While these vast changes were in progress in Paris, King Louis at Versailles still suffered himself to dream of restoring tranquillity by the help of his army. Even while listening to the sound of cannon fired upon the Bastile, it was not supposed that the disorders which had arisen were of a very alarming character. But in the middle of the night a courtier entered the king's chamber and told him that Paris was in arms and the Bastile taken. The dismayed monarch sat long in silence. "Why, this is a revolt!" he said at length. " Sire," replied the courtier, "it is a revolution!" Next morning the humbled monarch announced to the assembly that his troops would be withdrawn from Paris and Versailles. The unequal combat between, the court and the people had fairly opened, and already the result to the former was defeat never to be retrieved.
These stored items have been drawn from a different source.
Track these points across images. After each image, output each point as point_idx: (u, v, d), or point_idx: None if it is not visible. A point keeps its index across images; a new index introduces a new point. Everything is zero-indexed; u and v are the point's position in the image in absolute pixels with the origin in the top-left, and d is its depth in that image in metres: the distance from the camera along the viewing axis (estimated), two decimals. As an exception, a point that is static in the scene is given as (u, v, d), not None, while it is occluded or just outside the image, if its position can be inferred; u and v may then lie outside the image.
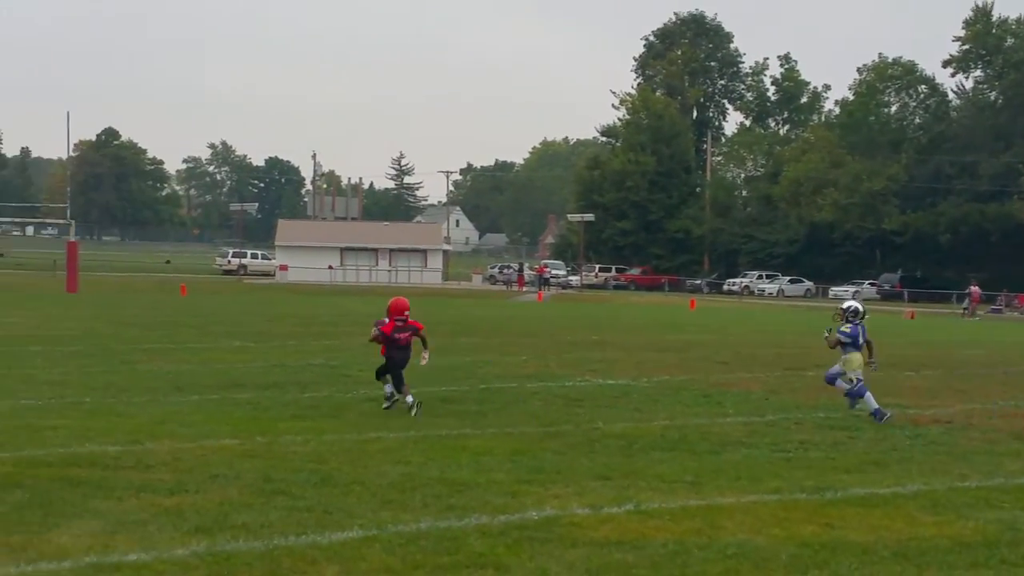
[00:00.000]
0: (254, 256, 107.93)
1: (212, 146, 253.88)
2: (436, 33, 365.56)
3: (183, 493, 11.99)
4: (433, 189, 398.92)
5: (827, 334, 20.47)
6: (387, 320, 19.05)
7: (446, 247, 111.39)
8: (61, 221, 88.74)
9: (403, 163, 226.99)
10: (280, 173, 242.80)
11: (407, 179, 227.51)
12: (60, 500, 11.50)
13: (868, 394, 19.57)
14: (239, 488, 12.34)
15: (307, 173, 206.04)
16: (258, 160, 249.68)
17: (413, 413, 18.18)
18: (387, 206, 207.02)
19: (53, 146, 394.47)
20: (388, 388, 19.04)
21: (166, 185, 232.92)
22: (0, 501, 11.38)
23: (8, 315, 41.19)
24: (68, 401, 18.83)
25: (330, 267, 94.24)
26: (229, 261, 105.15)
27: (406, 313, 19.07)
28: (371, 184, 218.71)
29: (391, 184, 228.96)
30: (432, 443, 15.60)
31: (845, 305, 20.57)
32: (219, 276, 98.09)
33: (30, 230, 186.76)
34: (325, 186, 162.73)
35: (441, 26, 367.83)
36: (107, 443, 14.78)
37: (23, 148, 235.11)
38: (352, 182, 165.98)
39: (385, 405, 18.98)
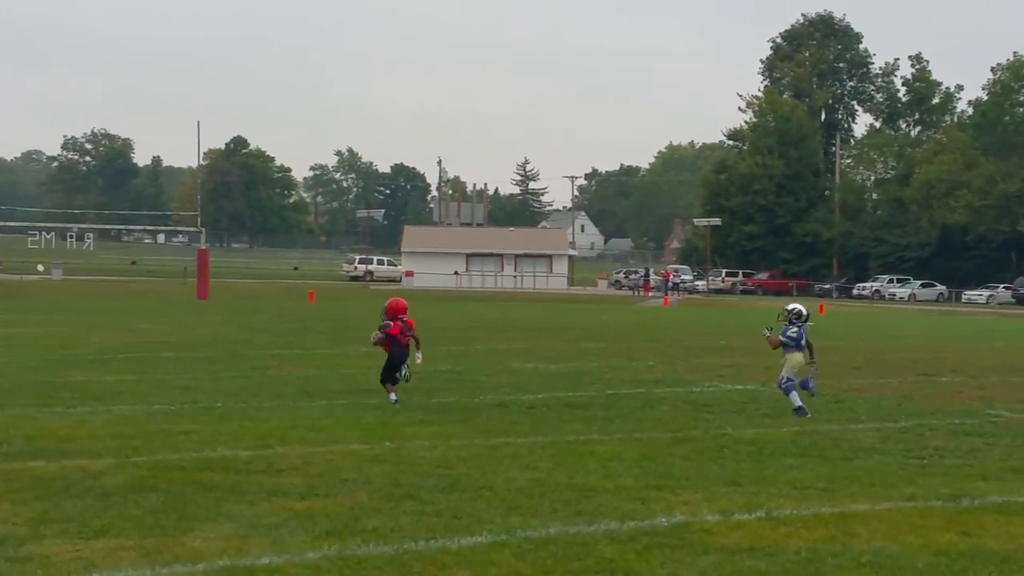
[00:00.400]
0: (380, 262, 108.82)
1: (339, 153, 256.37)
2: (560, 38, 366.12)
3: (314, 497, 12.07)
4: (558, 194, 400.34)
5: (768, 333, 20.72)
6: (391, 322, 20.24)
7: (571, 252, 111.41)
8: (192, 229, 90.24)
9: (528, 168, 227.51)
10: (406, 179, 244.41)
11: (532, 184, 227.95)
12: (194, 504, 11.64)
13: (794, 393, 19.84)
14: (369, 492, 12.38)
15: (433, 179, 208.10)
16: (384, 167, 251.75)
17: (395, 402, 19.61)
18: (512, 211, 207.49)
19: (184, 155, 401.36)
20: (393, 396, 19.85)
21: (294, 192, 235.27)
22: (135, 504, 11.55)
23: (141, 321, 41.95)
24: (200, 406, 19.09)
25: (456, 273, 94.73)
26: (356, 267, 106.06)
27: (404, 315, 20.43)
28: (496, 190, 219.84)
29: (516, 189, 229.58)
30: (560, 448, 15.55)
31: (789, 307, 20.72)
32: (346, 282, 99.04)
33: (161, 238, 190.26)
34: (451, 192, 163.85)
35: (565, 31, 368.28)
36: (239, 447, 14.94)
37: (154, 157, 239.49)
38: (477, 188, 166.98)
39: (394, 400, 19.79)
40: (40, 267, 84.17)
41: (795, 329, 20.00)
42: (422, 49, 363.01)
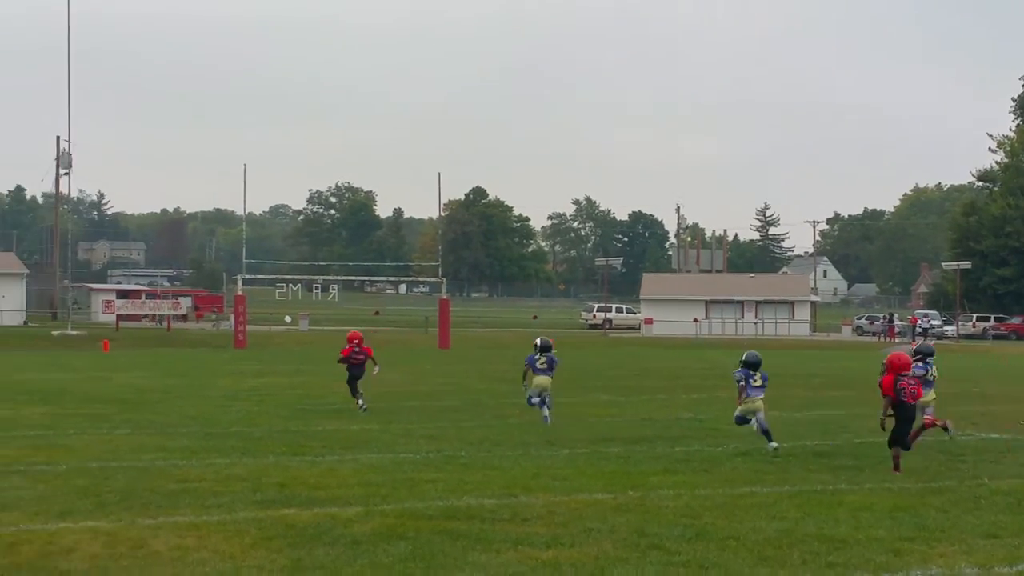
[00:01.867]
0: (619, 310, 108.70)
1: (576, 202, 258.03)
2: (799, 82, 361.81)
3: (559, 547, 12.03)
4: (799, 239, 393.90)
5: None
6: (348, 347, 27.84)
7: (813, 298, 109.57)
8: (433, 279, 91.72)
9: (768, 214, 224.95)
10: (644, 227, 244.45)
11: (772, 230, 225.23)
12: (441, 552, 11.72)
13: (545, 409, 25.10)
14: (613, 542, 12.30)
15: (671, 226, 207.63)
16: (622, 215, 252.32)
17: (363, 409, 26.71)
18: (752, 257, 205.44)
19: (424, 206, 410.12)
20: (361, 402, 27.19)
21: (532, 241, 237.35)
22: (384, 553, 11.68)
23: (385, 371, 42.66)
24: (445, 455, 19.29)
25: (695, 320, 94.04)
26: (594, 315, 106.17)
27: (356, 341, 27.99)
28: (735, 236, 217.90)
29: (756, 235, 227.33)
30: (807, 498, 15.22)
31: (536, 341, 25.75)
32: (585, 331, 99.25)
33: (403, 288, 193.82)
34: (689, 239, 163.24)
35: (804, 75, 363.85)
36: (483, 496, 15.02)
37: (396, 209, 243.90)
38: (716, 234, 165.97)
39: (362, 407, 26.87)
40: (287, 318, 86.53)
41: (530, 356, 25.25)
42: (658, 98, 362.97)
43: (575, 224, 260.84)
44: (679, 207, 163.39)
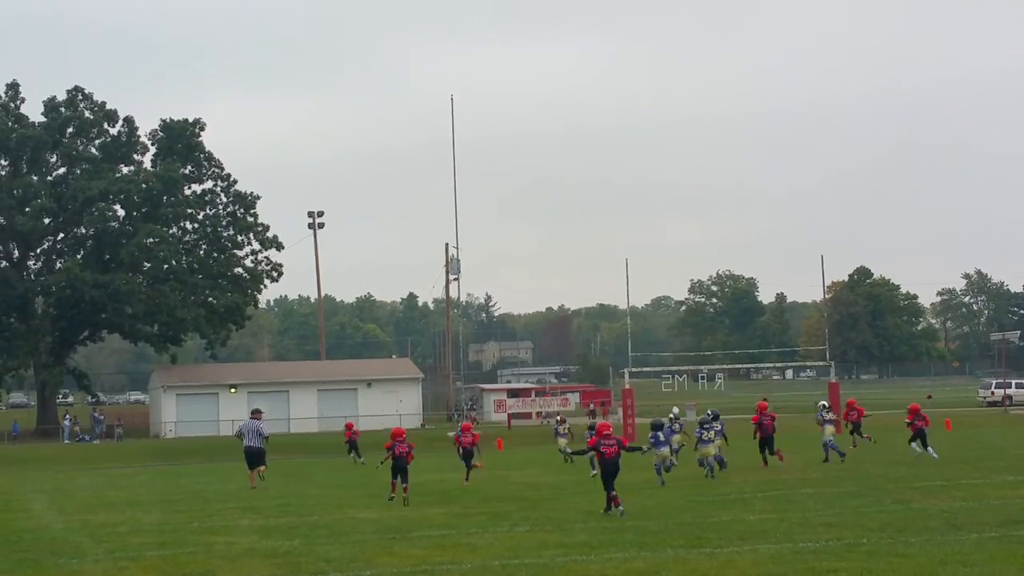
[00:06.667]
0: (1019, 386, 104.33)
1: (966, 276, 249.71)
2: None
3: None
4: None
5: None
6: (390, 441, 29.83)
7: None
8: (820, 363, 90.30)
9: None
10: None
11: None
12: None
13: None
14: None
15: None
16: (1016, 286, 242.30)
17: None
18: None
19: (807, 290, 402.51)
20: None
21: (921, 319, 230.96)
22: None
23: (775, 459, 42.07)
24: (846, 543, 18.88)
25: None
26: (992, 392, 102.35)
27: (403, 437, 29.57)
28: None
29: None
30: None
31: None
32: (983, 408, 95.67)
33: (788, 373, 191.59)
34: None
35: None
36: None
37: (778, 294, 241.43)
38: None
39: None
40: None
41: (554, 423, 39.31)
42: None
43: (966, 299, 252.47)
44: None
Even at this early stage of the revolution, with the fierce excitement yet in its infancy, the atrocities committed by the mob of Paris were such as only the most debased savages can be guilty of. The heads of their victims were cut off and borne in triumph along the streets. Occasionally the heart of a victim was plucked out and exhibited to the crowd. Pieces of human flesh were mingled with the wine which the frantic savages quaffed to the confusion of tyrants. Dotted over France stood the pleasant homes of the old nobility. The relations between the seigneurs and the peasants who lived beside them had not been kindly. The seigneur was known mainly by his exactions. He had lorded it haughtily over his poor neighbours, caring nothing for their hopeless toil, their obscure suffering. But their hour had come at length. They burst upon the ehateau of their lord; they slaughtered its inmates with unheard of torture; the house itself they plundered and burned. The rural districts became at once uninhabitable, and the nobles fled in terror out of France.

The assembly in angry haste abolished the unjust laws which had for ages oppressed the French people. During the hours of a single evening sitting, the whole fabric of feudal privilege was thrown to the ground. Henceforth the burden of taxation was to lie equitably on all classes; personal servitude, the exclusive right to hunt and shoot, the criminal jurisdiction of the nobles, the sale of public offices,-all were instantly swept away, amidst transports of delight possible only in France. The abolition of tithes for support of the clergy followed immediately. Municipal government and universal suffrage were set up. The service of the state was no longer reserved for a favoured class; all offices, civil and military, were now open to all Frenchmen. The evil which had slowly crystallized during centuries into wicked laws was effaced at a stroke by the indignant representatives of the sufferers.